When he goes to the specialist, I almost lost it. And, of course, by then a man (yes – note – a MAN) sat down next to me. I was basically trapped at this point. I had thoughts of getting off the train and getting some fresh air to make myself feel better, but I didn’t want to risk sitting in an aisle seat or standing (I was in the middle of my commute by then). So I just told myself to not think about what he was writing about – over and over, and of course, I couldn’t stop thinking about it. And instead of seeming like a weirdo who was fidgeting and yawning and looking out the window, I tried to force myself to continue to read the story.
I probably got two more paragraphs in before I gave up and closed my eyes and tried to think of other things. I literally felt waves of panic and claustrophobia and nausea wash over me.
I bet you’re dying to know why I felt this way, and I feel like I shouldn’t even write about it because you may think I’m a wimp (and, admittedly, I am) or that I’ve ruined the book for you because you were about to run out and buy it to see if you’d get ill too.
Ah well, I don’t keep secrets well, so I’ll tell.
The specialist tells the author (true story as it was) that he has a congenital defect that if it was fully developed as a child, would have caused one nasty hair lip. Instead, it just waited until he hit his thirties to cause his palate to shift. The shifting caused the hole and the skin bubbled.
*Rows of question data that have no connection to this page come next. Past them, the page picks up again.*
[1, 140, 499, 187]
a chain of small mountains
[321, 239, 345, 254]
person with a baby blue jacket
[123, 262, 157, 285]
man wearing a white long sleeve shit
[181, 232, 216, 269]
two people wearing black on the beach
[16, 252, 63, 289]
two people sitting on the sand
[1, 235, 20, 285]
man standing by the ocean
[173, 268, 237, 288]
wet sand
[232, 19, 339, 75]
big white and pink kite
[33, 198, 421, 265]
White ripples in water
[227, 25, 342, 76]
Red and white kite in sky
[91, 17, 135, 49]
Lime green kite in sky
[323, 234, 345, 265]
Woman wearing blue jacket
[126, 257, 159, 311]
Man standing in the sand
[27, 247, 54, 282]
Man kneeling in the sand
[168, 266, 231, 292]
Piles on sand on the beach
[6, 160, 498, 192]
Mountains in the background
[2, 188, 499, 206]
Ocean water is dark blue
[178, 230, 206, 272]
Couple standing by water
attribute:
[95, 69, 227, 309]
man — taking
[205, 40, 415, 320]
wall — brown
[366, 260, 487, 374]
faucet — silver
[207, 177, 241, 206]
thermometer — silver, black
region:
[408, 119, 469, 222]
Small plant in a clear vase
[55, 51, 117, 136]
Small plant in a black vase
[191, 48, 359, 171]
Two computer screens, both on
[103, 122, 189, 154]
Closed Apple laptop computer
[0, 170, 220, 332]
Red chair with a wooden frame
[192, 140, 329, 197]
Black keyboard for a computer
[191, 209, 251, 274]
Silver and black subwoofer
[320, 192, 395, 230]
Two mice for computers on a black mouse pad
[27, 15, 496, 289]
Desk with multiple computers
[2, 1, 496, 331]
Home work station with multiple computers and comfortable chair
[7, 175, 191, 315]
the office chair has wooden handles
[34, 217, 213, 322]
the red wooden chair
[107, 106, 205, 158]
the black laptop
Not a big deal, right? The specialist suggested that he clean out the hole now and get the author all fixed up so that it wouldn’t get infected. The author agreed. The specialist left and came back with one of those nasty looking dental needles and shot-up his mouth with enough Novocain to make his whole mouth and lower jaw go numb.
Then the specialist sliced the roof of his mouth open in the front, so that a flap was hanging down. He did is fancy cleaning job, placed the flap back and stitched the flap so that the stitches were wrapped around his front teeth. Black stitches nonetheless.
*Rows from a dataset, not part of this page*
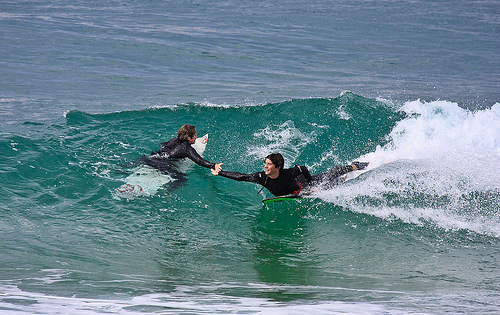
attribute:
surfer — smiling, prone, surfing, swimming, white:
[215, 154, 367, 196]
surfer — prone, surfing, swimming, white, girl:
[120, 125, 223, 200]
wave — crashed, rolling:
[5, 92, 495, 222]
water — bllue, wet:
[1, 2, 497, 311]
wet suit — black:
[128, 138, 214, 190]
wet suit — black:
[221, 170, 356, 196]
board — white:
[116, 134, 208, 201]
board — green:
[263, 196, 305, 206]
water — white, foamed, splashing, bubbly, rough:
[395, 101, 499, 229]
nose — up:
[195, 131, 209, 154]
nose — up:
[262, 198, 276, 205]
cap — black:
[267, 153, 284, 172]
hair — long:
[179, 124, 197, 141]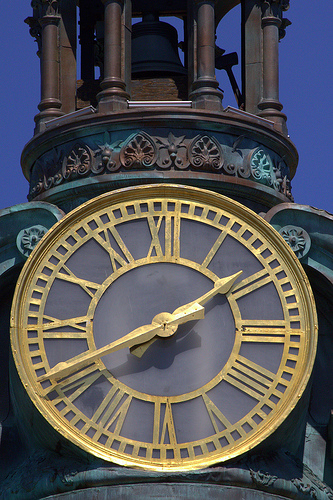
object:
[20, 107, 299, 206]
copper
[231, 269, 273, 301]
numeral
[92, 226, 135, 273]
eleven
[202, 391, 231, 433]
numeral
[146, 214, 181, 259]
numeral twelve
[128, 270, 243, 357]
hand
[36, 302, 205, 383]
hand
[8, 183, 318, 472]
clock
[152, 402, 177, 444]
number six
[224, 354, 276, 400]
roman numeral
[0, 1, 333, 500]
bell tower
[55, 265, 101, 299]
x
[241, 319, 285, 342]
roman numeral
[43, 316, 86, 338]
roman numeral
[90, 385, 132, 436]
roman numeral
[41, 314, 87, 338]
nine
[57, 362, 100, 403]
numeral eight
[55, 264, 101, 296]
roman numeral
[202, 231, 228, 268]
roman numeral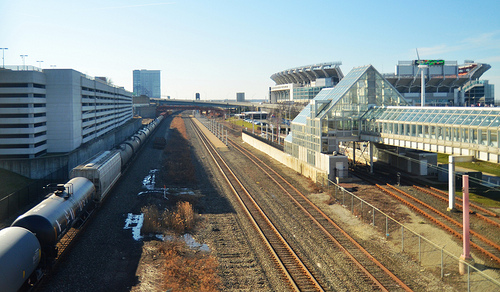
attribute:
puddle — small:
[124, 210, 144, 241]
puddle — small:
[152, 231, 211, 257]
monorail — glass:
[361, 104, 499, 215]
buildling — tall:
[131, 69, 162, 102]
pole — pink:
[461, 175, 470, 258]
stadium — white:
[269, 58, 496, 107]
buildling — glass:
[282, 66, 417, 168]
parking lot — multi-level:
[2, 67, 141, 181]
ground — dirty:
[0, 105, 499, 291]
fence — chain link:
[315, 174, 500, 292]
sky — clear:
[1, 2, 499, 101]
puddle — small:
[177, 191, 198, 195]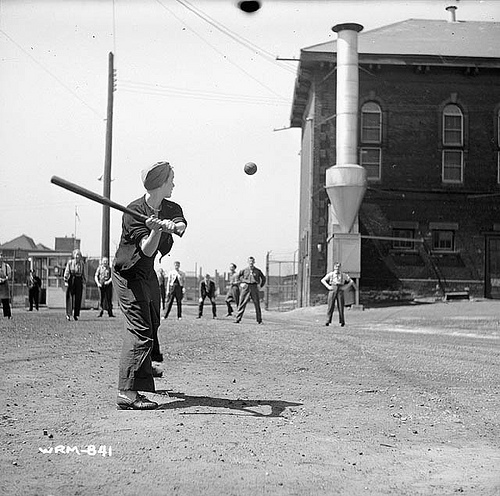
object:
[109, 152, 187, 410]
boy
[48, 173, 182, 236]
bat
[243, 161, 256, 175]
ball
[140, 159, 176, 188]
cap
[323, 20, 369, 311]
pipe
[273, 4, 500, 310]
building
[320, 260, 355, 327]
man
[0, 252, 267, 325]
men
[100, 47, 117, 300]
pole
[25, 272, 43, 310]
police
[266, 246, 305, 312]
gate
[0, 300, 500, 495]
yard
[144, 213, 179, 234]
hands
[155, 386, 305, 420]
shadow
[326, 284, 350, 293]
hands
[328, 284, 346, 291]
hips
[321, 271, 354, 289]
shirt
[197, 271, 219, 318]
person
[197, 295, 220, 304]
hands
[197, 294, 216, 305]
knees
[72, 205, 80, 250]
flag pole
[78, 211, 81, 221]
flag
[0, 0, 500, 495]
photograph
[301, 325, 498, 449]
tracks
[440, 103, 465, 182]
windows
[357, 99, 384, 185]
windows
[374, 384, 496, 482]
dirt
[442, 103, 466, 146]
window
I write about this now, and funny enough, it doesn’t make me ill. Although it does remind me about the time I had a “chalazian” that looked a lot like a sty, but I was told it wasn’t, removed. The eye doctor shot Novocain in the inside of my lower eyelid and scrapped out my lovely chalazian. The sound of it was like balloons being chewed on. And while I didn’t feel any pain at the time, I could pretty much tell what he was doing and, well, I almost passed out then. Sometimes you just don’t know what you’re getting yourself into.
Long story short, I didn’t pass-out on the train (phew!), but I couldn’t read anymore, and I closed my eyes and hoped for the best. I kept envisioning walking out of the BART station and the cold breeze on my sick little face and that made me feel so much better.
Now you want to hear about my wrist lumpectomy?